Coverage of the Iraq policy debate featured a number of issues
including a May 30 report on CNN’s “Situation Room” that the administration
might be considering a lengthy, perhaps decades-long, troop presence in Iraq. Host Wolf Blitzer stated that the White House
was “raising eyebrows” by citing “the U.S. presence in South Korea as a possible model for the future of the U.S. mission in Iraq.” Blitzer pointed out that there are
currently 28,000 U.S. troops in South Korea, a remnant of a war that ended more than five
decades ago.
Several initiatives by
President Bush became major news events last week. The ninth biggest story (at
2%) was triggered by the President’s announcement of additional sanctions
designed to get the Sudanese government to halt the violence in Darfur. The eighth biggest story (global warming at 2%)
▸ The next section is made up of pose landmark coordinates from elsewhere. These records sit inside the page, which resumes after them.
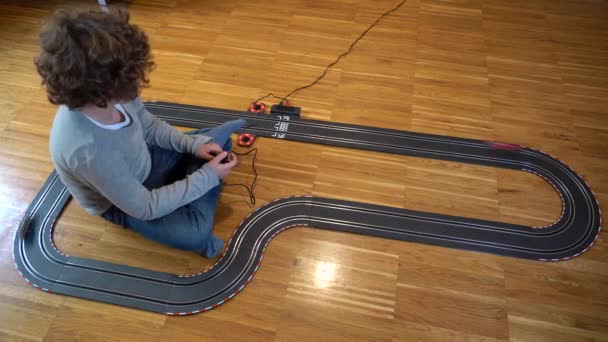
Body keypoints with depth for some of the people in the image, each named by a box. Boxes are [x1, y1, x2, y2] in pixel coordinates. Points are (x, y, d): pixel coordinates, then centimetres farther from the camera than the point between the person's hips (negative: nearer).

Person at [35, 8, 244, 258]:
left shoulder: (109, 98, -23)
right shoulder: (88, 148, -42)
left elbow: (151, 126, -1)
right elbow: (145, 207, -31)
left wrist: (193, 144, -15)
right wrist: (207, 176, -27)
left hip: (142, 162, 6)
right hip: (121, 204, -6)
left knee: (220, 142, 4)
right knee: (195, 233, -26)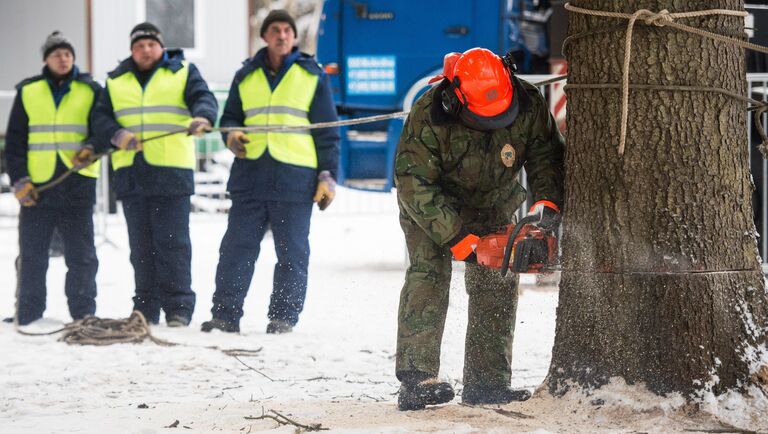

was largely a reaction to Bush’s decision, in advance of this week’s G-8
Summit, to call for an international effort to reduce greenhouse gases.
The President’s move
triggered a fairly lively media debate about whether the U.S. is now seriously embracing some of the more
aggressive environmental policies of many of its allies. A June 1 story in the
Austin American-Statesman reported on the administration’s greenhouse gas
initiative, but also published critics’ complaints that the President is
“ignoring other international efforts on climate change that are already under
way and is trying to avoid taking action until he leaves office.”
Mark Jurkowitz of PEJ
Note: MSNBC did not run any of its normal programming on Monday, May 28, due to the Memorial Day holiday. Therefore, we did not include any of MSNBC's Monday shows in this week's sample.